Local government costs rose in the vast majority of North Carolina counties from 2002 to 2003, the CLI report stated. In the median county, city and county taxes, fees, and charges consumed 4.34 percent of personal income in 2003, up from 3.91 percent two years before. The 2003 median were about 20 percent higher than the median measured for FY 1993-94.
Among the 10 most populous counties, New Hanover (6.47 percent), Durham (5.97 percent), Mecklenburg (5.69 percent), Buncombe (5.1 percent), and Guilford (5.07 percent) ranked relatively high in average cost of local government. Forsyth (4.71 percent), Gaston (4.58 percent), Wake (4.35 percent), and Cumberland (4.18 percent) were in the middle of the pack, while Davidson (3.22 percent) ranked low.

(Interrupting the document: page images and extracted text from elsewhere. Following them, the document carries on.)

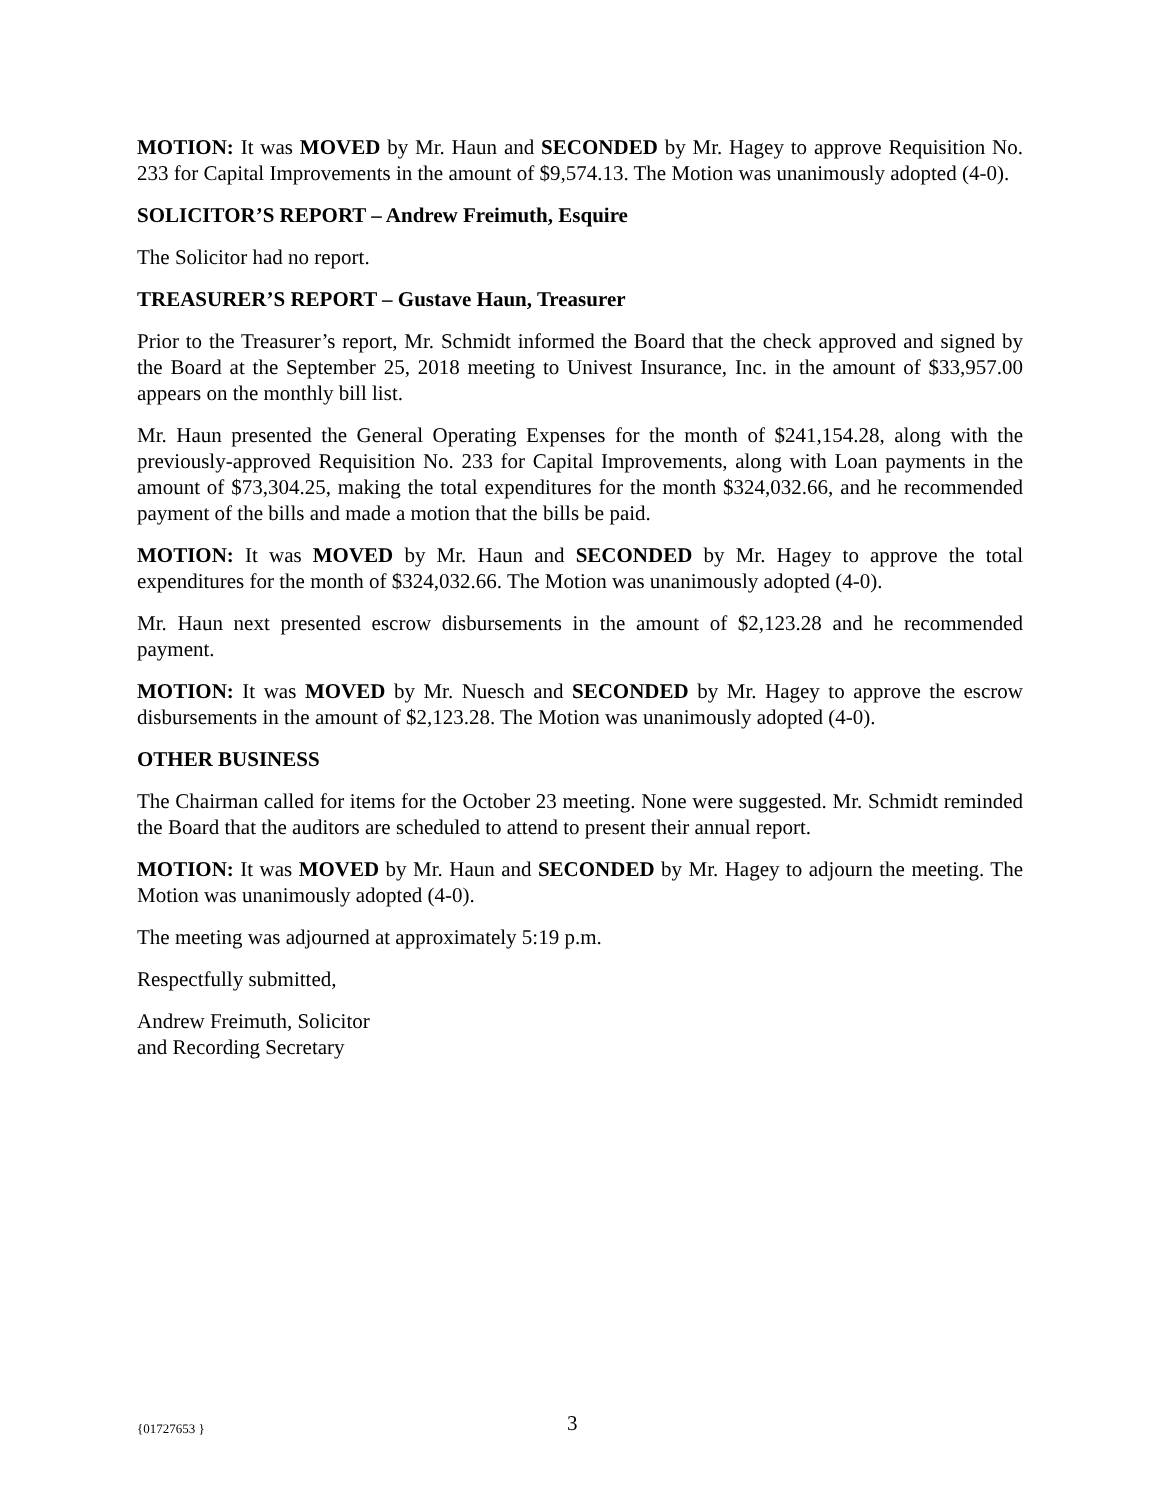MOTION: It was MOVED by Mr. Haun and SECONDED by Mr. Hagey to approve Requisition No. 233 for Capital Improvements in the amount of $9,574.13. The Motion was unanimously adopted (4-0).
SOLICITOR’S REPORT – Andrew Freimuth, Esquire
The Solicitor had no report.
TREASURER’S REPORT – Gustave Haun, Treasurer
Prior to the Treasurer’s report, Mr. Schmidt informed the Board that the check approved and signed by the Board at the September 25, 2018 meeting to Univest Insurance, Inc. in the amount of $33,957.00 appears on the monthly bill list.
Mr. Haun presented the General Operating Expenses for the month of $241,154.28, along with the previously-approved Requisition No. 233 for Capital Improvements, along with Loan payments in the amount of $73,304.25, making the total expenditures for the month $324,032.66, and he recommended payment of the bills and made a motion that the bills be paid.
MOTION: It was MOVED by Mr. Haun and SECONDED by Mr. Hagey to approve the total expenditures for the month of $324,032.66. The Motion was unanimously adopted (4-0).
Mr. Haun next presented escrow disbursements in the amount of $2,123.28 and he recommended payment.
MOTION: It was MOVED by Mr. Nuesch and SECONDED by Mr. Hagey to approve the escrow disbursements in the amount of $2,123.28. The Motion was unanimously adopted (4-0).
OTHER BUSINESS
The Chairman called for items for the October 23 meeting. None were suggested. Mr. Schmidt reminded the Board that the auditors are scheduled to attend to present their annual report.
MOTION: It was MOVED by Mr. Haun and SECONDED by Mr. Hagey to adjourn the meeting. The Motion was unanimously adopted (4-0).
The meeting was adjourned at approximately 5:19 p.m.
Respectfully submitted,
Andrew Freimuth, Solicitor
and Recording Secretary
{01727653 } 3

Expressed in terms of dollars per resident, local tax and fee collections in the median North Carolina county stood at about $1,047 in 2003, up from $993 in 2002 and $938 in 2001. Unlike in previous years, a majority of the 2003 increase came from higher tax and fee collections outside of the traditional property and sales tax sources. Property tax collections were also up. Despite the fact that localities had enacted a higher tax rate beginning halfway through the fiscal year, overall sales tax collections were flat when adjusted for population or income.
“Taxpayers are paying an increasing share of their income to city and county governments in North Carolina, for a variety of reasons,” said Chad Adams, director of CLI and the vice-chairman of the Lee County Board of Commissioners. “One of the causes has been the willingness of officials in Raleigh to balance the state budget by imposing additional costs on local government or taking away their traditional revenue streams.”
On average, the report concluded, North Carolinians paid nearly 29 percent of their household income in taxes and other government fees and charges in 2003 — 17.3 percent to the federal government and 11.2 percent to the state and local governments. This total burden was significantly lower than the 33 percent estimated for 2001, but the change was due entirely to lower federal tax collections after a series of tax cuts by Congress and the Bush administration. In North Carolina, property taxes alone consumed more than 2 percent of personal income in 2003, or about $515 per person.
On a regional basis, high-tax counties were somewhat more likely to be found in Eastern North Carolina and in major urban centers, while low-tax jurisdictions were more common in the western Piedmont and mountain regions. Sixteen of the 25 counties with the highest local government costs as a share of income were located in the Coastal Plain and Sandhills regions, while 16 of the 25 lowest-ranking counties were in the western Piedmont or mountains.
Lowrey and Adams were careful to note that a high cost-of-government ranking in By the Numbers 2005 does not necessarily mean that a city or county is poorly governed.
“Debate concerning what taxpayers are getting for their money,” Adams said, “is not only healthy but necessary in a free society.”